2.    Kewajiban nasabah sebagai penerima manfaat barang atau jasa:
a.    Membayar sewa atau upah dan bertanggung jawab untuk menjaga keutuhan barang serta menggunakannya sesuai kontrak.
b.    Menanggung biaya pemeliharaan barang yang sifatnya ringan (tidak materiil).
c.    Jika barang yang disewa rusak, bukan karena pelanggaran dari penggunaan yang dibolehkan, juga bukan karena kelalaian pihak penerima manfaat dalam menjaganya, ia tidak bertanggung jawab atas kerusakan tersebut.
Keempat                  :    Jika salah satu pihak tidak menunaikan kewajibannya atau jika terjadi perselisihan di antara para pihak, maka penyelesaiannya dilakukan melalui Badan Arbitrasi Syari’ah setelah tidak tercapai kesepakatan melalui musyawarah.



3.     Aplikasi akad Ijarah
a.     Ijarah Bai Ut Takriji
            Ijarah Bai Ut Takjiri adalah pembiayaan berdasarkan prinsip sewa beli.Pembiayaan ini sesuai untuk Anda yang menginginkan tambahan asset yang diperoleh melalui sewa yang pada akhirnya bertujuan untuk pengalihan kepemilikan asset tersebut kepada Anda.
Pembiayaan Ijarah
Dalam produk ijarah akan ditawarkan 2 (dua) jenis produk yang sangat cocok dengan kebutuhan msayarakat saat ini yaitu:
- Ijarah Bai Ut Takjiri - Ijarah Musyarakah Muntanaqisah.
Ijarah Bai Ut Takjiri
Produk Ijarah ini, suatu kontrak sewa yang diakhiri dengan penjualan. Produk ini ditawarkan untuk memberikan pelayanan kepada nasabah yang memerlukan asset yang diperoleh melalui sewa yang pada akhirnya bertujuan untuk pemindahan kepemilikan asset tersebut kepada penyewa, yang lebih dikenal sebagai "Ijarah Muntahia Bittamliik/ Ijarah Wa Iqtina". Yang pada intinya produk ini adalah dengan prinsip sewa beli, dimana harga sewa dan harga beli ditetapkan bersama diawal perjanjian.

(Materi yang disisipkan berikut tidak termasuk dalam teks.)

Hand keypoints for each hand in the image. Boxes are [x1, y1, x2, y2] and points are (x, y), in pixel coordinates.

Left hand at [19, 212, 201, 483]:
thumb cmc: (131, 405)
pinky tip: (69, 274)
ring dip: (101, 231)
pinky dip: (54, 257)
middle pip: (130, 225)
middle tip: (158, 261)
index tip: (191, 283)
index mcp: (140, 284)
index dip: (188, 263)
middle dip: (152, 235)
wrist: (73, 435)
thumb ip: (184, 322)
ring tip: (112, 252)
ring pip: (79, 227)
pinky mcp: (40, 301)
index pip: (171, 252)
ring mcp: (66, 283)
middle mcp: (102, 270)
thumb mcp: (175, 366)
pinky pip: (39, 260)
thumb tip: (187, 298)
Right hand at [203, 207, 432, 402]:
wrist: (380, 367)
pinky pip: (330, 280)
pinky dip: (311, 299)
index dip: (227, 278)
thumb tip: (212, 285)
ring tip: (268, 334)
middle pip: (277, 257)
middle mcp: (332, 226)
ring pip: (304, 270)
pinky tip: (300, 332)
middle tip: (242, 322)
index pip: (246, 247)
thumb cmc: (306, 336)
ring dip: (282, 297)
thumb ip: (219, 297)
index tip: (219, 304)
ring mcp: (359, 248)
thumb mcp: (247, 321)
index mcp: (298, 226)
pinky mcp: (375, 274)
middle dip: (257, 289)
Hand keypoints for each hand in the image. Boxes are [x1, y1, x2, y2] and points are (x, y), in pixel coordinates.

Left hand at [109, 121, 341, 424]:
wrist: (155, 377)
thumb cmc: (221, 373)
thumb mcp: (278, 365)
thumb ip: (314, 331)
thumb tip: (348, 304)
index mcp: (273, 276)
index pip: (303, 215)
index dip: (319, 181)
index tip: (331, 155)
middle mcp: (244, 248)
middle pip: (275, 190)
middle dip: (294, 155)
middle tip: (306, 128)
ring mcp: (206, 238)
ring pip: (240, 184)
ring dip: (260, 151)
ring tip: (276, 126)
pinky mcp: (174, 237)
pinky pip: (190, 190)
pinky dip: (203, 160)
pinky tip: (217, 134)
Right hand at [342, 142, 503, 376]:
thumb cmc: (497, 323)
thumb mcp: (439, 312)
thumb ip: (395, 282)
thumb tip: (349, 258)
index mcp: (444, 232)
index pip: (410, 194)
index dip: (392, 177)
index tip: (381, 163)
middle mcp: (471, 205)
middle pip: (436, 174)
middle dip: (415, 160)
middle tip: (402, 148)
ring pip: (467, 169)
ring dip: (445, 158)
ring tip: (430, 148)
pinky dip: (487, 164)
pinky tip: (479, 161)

SKEMA PEMBIAYAAN IJARAH MUNTAHIA BITTAMLIIK
1.     Nasabah memesan untuk menyewa barang kepada Bank.
2.     Bank membeli dan membayar barang kepada Supplier.

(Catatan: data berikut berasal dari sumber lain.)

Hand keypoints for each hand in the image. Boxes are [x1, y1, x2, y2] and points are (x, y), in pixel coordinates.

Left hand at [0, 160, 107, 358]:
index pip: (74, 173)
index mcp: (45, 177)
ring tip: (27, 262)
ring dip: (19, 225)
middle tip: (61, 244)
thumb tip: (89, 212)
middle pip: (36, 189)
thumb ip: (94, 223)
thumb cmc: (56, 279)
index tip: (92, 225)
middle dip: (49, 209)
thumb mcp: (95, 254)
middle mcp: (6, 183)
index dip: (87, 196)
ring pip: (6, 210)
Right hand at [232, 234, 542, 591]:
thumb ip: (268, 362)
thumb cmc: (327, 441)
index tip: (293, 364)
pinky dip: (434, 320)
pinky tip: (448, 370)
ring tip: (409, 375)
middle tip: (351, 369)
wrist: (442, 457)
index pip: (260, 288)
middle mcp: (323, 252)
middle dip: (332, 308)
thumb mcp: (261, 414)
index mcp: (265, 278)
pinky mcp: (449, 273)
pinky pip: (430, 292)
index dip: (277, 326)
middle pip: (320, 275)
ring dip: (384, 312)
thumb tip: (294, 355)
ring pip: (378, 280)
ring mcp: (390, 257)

3.     Supplier mengirim barang kepada Nasabah.
4.     Nasabah membayar sewa kepada Bank.
5.     Masa sewa diakhiri dengan nasabah membeli barang tersebut.
b. Ijarah Musyarakah Muntanaqisah
            Dalam produk ini ditawarkan kepada nasabah yang ingin memiliki suatu asset dengan jalan membayar secara bertahap. Oleh karena yang bersangkutan hanya memiliki dana sebagian, maka ditempuh dengan jalan bermusyarakah dengan Bank.
            Disepakati antara Bank dengan nasabah untuk berkongsi dengan menyertakan modal masing-masing sesuai dengan yang disepakati untuk membeli suatu asset.Asset tersebut kemudian disewakan kepada nasabah dengan harga sewa yang disepakati. Oleh karena pihak nasabah bermaksud memiliki asset tersebut pada akhir sewa maka nasabah tidak mengambil bagian dari uang sewa tersebut dan seluruhnya diserahkan kepada Bank sebagai upaya penambahan modal miliknya, dengan demikian semakin banyak angsuran semakin bertambah modal nasabah dan semakin berkurang modal Bank sampai modal bank menjadi Nol/nihil sehingga asset tersebut menjadi milik nasabah.
Produk ini akan diaplikasikan kepada pembiayaan kepemilikan rumah (sebagai alternatif dari KPR).
4.     Kesimpulan
Ijarah merupakan penjualan manfaat yaitu pemindahan hak guna (manfaat) atas suatu barang dan jasa dalam waktu tertentu melalui pembayaran sewa/upah tanpa diikuti dengan pemindahan kepemilikan barang itu sendiri.
Lembaga keuangan perbankan lebih banyak menggunakan ijarah al-muntahia bittamlik lantaran lebih sederhana dari sisi pembukuan.Selain itu, bank tidak direpotkan untuk mengurus aset.
Letak perbedaan antara ijarah, leasing dan murabahah adalah terletak pada objek transaksinya.Ijarah objek transaksinya adalah berupa jasa, sedangkan leasing dan murabahah objeknya adalah berupa barang.
Ijarah Muntahiya Bi al-Tamlik (IMBT) adalah kepemilikan suatu manfaat (jasa) berupa barang yang jelas dalam tempo waktu yang jelas, diikuti dengan adanya pemberian kepemilikan suatu barang yang bersifat khusus dengan adanya ganti yang jelas.